### [Study text]
◆ ◆ ◆ ◆ ◆

The key to making this a better option than a once a year class is the practice not only being routine, but deliberate, focused and measurable. Practice doesn’t make perfect. Perfect practice makes perfect. That means that we need to approach practice on our own in certain ways. First, we need to have a plan. Going into a practice range session without a solid idea of what skills we want to work on and how we’re going to do it will result in time and money spent but not much real benefit. So we need to research and study ahead before our range sessions to make sure we’re actually developing beneficial skills.
The good news is that a great number of reputable trainers post content to their websites and social media sites as free content we can study and adopt. Here at Shooting Illustrated we have a monthly Skills Check designed by some of the top trainers in the business. It isn’t as beneficial as attending one of their classes, but it’s probably better than listening to our uncle or the random shooter in the next lane at the indoor range. Before we go to the range and live-fire, study best practices available online and incorporate them into dry practice at home.
Then, identify what specific skills you want to work on at the range (accuracy and precision, recoil management, target transitions, malfunction clearance drills, etc.) and select drills that work those skills before you go to the range. Estimate round counts to dedicate to those drills and set performance goals that can be measured in accuracy or time. If you can, record yourself shooting the drills on video so you can watch yourself and identify technical mistakes. Then, record your results after the range sessions so that you can track your performance over time and know whether you’re getting better or not.

◆ ◆ ◆ ◆ ◆

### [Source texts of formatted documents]
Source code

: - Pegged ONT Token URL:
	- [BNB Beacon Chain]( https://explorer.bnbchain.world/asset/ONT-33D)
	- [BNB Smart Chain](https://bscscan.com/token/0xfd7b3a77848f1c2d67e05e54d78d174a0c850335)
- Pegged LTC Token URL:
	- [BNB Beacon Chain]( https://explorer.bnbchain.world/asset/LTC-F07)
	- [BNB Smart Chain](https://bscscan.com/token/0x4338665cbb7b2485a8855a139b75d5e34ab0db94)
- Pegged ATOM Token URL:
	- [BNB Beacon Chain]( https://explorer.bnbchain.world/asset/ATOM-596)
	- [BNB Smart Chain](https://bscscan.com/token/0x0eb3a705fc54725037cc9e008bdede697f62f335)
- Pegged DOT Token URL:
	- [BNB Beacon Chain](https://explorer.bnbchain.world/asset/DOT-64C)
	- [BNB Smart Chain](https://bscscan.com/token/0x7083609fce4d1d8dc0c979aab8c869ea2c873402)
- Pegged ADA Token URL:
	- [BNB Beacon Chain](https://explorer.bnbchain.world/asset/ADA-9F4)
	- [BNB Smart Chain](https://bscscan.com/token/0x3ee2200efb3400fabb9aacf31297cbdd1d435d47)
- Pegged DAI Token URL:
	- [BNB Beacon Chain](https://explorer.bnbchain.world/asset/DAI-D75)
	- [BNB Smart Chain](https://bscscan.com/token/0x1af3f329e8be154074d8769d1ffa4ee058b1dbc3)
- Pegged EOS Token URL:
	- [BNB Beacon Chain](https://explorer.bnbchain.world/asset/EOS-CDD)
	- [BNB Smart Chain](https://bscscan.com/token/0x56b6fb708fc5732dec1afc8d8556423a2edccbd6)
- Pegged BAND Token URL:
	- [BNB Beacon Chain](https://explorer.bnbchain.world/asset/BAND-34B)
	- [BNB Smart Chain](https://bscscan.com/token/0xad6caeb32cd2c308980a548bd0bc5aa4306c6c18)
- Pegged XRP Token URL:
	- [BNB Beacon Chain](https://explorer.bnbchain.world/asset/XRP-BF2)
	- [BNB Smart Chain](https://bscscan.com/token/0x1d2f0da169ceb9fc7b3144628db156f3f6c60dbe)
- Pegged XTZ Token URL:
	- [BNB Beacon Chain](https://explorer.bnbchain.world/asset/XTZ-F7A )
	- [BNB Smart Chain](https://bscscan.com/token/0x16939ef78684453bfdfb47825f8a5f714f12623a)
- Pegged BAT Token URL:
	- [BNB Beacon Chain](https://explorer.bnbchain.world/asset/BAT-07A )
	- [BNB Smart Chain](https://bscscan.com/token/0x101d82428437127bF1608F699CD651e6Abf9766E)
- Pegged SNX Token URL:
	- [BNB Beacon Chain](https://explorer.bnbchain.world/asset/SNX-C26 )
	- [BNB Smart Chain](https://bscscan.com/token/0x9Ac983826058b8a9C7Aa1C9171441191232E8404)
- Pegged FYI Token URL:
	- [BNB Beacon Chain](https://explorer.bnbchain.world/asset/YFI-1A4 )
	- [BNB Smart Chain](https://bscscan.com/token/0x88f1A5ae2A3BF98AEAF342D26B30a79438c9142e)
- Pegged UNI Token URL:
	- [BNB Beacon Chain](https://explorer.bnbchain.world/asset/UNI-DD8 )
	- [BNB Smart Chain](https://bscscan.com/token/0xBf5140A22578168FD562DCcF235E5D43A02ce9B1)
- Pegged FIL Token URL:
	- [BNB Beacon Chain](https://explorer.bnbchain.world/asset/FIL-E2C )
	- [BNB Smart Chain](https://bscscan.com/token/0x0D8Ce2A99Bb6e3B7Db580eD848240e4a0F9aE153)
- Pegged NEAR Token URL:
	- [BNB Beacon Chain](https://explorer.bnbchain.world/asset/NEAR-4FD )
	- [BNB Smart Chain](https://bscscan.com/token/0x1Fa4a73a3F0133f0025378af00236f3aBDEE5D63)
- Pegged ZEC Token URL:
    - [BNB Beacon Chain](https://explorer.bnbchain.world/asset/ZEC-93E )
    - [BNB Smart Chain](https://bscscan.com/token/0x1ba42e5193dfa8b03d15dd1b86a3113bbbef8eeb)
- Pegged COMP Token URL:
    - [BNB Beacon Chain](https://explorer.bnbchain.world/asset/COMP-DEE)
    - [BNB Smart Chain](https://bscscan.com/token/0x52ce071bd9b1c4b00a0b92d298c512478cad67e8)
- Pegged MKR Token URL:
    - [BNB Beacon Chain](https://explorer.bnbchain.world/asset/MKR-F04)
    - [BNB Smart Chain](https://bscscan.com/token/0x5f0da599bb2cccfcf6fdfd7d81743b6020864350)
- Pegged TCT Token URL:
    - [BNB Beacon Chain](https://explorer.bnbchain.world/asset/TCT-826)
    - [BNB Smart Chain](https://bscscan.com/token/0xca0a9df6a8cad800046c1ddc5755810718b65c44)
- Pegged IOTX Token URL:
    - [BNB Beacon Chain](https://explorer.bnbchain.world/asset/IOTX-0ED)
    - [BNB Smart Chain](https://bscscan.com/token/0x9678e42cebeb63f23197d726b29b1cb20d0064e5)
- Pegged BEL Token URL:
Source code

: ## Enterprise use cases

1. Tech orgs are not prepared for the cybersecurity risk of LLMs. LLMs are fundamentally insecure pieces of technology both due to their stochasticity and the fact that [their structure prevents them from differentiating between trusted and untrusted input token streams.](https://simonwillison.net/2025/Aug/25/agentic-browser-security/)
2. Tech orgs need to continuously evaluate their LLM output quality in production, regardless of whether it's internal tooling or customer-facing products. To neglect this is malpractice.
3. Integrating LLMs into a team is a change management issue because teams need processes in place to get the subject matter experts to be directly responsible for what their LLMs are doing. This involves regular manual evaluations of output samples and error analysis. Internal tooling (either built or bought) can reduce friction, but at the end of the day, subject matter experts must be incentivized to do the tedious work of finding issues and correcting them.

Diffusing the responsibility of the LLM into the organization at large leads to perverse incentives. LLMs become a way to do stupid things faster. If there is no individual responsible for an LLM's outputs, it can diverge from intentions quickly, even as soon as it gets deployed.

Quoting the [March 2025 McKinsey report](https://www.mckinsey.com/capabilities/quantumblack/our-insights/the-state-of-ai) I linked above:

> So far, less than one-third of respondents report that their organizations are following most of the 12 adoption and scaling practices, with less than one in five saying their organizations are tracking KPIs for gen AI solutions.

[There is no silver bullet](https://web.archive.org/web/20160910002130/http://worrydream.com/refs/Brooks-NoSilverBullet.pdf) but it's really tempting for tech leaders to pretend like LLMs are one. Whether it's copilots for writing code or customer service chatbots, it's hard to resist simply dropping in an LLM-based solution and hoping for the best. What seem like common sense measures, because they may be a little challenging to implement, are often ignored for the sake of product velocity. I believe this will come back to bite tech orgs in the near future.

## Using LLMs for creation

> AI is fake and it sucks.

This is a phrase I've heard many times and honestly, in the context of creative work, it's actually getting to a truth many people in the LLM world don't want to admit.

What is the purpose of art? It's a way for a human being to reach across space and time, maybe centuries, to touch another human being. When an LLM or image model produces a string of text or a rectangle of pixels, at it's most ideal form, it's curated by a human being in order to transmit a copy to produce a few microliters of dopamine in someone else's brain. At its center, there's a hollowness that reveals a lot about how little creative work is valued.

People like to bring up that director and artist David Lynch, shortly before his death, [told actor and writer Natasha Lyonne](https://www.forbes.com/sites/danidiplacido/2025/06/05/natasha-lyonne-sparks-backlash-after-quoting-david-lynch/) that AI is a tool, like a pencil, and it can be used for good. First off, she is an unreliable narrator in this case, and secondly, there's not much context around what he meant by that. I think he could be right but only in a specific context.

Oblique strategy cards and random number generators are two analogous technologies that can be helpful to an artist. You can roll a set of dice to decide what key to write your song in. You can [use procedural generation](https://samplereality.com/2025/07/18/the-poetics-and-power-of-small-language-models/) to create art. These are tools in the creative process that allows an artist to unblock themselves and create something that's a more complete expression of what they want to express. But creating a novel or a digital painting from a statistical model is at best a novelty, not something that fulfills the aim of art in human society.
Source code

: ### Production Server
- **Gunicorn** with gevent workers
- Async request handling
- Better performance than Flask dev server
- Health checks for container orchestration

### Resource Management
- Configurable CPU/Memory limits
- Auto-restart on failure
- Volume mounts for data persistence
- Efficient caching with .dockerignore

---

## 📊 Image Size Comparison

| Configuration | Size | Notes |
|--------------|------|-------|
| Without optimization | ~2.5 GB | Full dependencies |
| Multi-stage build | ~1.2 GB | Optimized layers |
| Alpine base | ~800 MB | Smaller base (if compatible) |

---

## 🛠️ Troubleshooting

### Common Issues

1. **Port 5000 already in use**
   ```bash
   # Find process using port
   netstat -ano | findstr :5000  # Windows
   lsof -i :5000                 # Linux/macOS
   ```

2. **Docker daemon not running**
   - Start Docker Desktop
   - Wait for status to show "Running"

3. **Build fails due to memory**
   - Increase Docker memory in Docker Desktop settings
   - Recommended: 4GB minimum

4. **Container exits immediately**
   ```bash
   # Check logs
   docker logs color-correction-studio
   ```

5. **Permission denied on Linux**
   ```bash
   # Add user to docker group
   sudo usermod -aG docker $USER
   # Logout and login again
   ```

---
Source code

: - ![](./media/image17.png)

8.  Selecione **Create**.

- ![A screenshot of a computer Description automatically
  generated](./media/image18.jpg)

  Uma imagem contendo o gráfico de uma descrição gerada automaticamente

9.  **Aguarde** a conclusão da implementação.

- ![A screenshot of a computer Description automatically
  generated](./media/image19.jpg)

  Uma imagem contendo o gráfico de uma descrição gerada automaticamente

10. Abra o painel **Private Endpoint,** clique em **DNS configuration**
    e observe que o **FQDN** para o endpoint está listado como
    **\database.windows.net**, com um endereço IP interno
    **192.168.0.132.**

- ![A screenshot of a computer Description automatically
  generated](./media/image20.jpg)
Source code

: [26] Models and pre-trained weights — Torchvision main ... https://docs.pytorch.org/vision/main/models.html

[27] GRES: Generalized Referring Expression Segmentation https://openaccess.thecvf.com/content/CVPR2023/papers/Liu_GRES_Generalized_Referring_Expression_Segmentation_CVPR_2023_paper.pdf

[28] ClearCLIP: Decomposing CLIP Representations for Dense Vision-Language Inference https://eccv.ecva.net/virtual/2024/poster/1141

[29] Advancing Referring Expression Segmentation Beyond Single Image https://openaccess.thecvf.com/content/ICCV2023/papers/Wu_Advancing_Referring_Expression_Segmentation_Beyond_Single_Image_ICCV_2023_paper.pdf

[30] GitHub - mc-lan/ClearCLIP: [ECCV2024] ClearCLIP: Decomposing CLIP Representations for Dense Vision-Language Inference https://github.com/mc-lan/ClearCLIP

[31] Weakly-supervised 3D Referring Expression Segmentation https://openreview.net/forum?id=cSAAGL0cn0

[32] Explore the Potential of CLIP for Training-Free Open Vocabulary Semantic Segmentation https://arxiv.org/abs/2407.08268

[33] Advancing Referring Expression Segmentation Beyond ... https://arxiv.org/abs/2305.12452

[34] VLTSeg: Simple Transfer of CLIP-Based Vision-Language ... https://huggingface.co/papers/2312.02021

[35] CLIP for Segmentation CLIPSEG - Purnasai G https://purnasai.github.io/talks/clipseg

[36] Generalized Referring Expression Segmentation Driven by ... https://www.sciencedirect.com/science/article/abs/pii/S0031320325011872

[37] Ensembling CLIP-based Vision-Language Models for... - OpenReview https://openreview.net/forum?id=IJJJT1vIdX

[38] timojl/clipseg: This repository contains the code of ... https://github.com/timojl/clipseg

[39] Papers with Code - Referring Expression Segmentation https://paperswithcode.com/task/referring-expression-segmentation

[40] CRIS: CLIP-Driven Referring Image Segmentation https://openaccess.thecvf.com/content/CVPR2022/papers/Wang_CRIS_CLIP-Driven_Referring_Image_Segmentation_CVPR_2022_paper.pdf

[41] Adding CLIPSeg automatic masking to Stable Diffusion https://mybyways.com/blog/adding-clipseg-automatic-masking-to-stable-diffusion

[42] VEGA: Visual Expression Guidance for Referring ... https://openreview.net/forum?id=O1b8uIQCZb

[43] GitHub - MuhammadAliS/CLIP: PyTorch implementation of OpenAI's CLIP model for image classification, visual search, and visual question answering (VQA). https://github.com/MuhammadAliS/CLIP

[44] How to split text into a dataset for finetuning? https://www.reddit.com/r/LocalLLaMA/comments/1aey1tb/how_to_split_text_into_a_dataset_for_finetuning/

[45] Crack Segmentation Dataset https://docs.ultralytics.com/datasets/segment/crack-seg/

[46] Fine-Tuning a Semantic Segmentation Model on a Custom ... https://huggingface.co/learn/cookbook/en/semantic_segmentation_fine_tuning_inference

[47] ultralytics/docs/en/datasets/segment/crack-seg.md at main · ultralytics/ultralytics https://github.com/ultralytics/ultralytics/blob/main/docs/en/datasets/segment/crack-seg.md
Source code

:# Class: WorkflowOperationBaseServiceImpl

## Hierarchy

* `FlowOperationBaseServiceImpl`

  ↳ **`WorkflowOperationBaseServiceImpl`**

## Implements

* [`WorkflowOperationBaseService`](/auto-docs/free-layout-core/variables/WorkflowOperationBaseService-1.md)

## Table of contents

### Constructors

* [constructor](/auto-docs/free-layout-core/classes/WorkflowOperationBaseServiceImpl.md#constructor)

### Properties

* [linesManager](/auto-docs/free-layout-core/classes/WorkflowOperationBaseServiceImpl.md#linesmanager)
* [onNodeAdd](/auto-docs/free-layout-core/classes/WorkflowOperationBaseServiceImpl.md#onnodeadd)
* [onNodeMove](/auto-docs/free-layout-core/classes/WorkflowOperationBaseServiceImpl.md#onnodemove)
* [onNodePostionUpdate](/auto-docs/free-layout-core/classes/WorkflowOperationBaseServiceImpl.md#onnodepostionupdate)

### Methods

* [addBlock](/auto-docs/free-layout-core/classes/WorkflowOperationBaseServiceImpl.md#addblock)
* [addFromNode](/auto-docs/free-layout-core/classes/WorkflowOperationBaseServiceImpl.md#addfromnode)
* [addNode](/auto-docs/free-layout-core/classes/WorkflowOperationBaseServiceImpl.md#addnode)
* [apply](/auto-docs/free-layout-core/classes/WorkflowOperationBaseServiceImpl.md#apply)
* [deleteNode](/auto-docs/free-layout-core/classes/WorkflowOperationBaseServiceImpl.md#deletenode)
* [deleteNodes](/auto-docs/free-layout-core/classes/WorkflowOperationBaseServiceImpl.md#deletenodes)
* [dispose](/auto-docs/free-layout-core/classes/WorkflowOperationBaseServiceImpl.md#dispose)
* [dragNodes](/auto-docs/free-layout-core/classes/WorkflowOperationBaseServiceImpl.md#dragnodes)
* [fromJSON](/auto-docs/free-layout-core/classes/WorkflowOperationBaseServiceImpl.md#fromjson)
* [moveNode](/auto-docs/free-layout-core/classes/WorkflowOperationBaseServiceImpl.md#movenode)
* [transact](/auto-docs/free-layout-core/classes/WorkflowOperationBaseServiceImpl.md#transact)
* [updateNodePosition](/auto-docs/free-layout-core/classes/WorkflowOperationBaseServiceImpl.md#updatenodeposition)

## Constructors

◆ ◆ ◆ ◆ ◆

### [What you need to do]
a - According to the passage on shooting practice, why should you have a plan before a range session? Answer in one to three sentences.
b - In the passage on shooting practice, what does Shooting Illustrated offer each month?
c - Continue the passage on shooting practice from the point where it ends.

### [Answers to this exercise]
a - Going to the range without a solid idea of which skills to work on and how will cost time and money without much real benefit. Planning and studying ahead makes sure the practice actually builds useful skills.

b - A monthly Skills Check designed by some of the top trainers in the business.

c -
The downside of choosing the “range practice only” version of this thought exercise is twofold: It’s less efficient, and despite your best efforts you might be ingraining bad habits. It’s less efficient because 500 rounds shot under the watchful of a good instructor will lead to greater and more rapid growth than 500 rounds shot by yourself and trying to self-diagnose errors and inefficiencies. You might also think you’re doing XYZ correctly, but without any external feedback you might just be getting bad practice reps, which will make it harder to break the habit and fix the issue in the future.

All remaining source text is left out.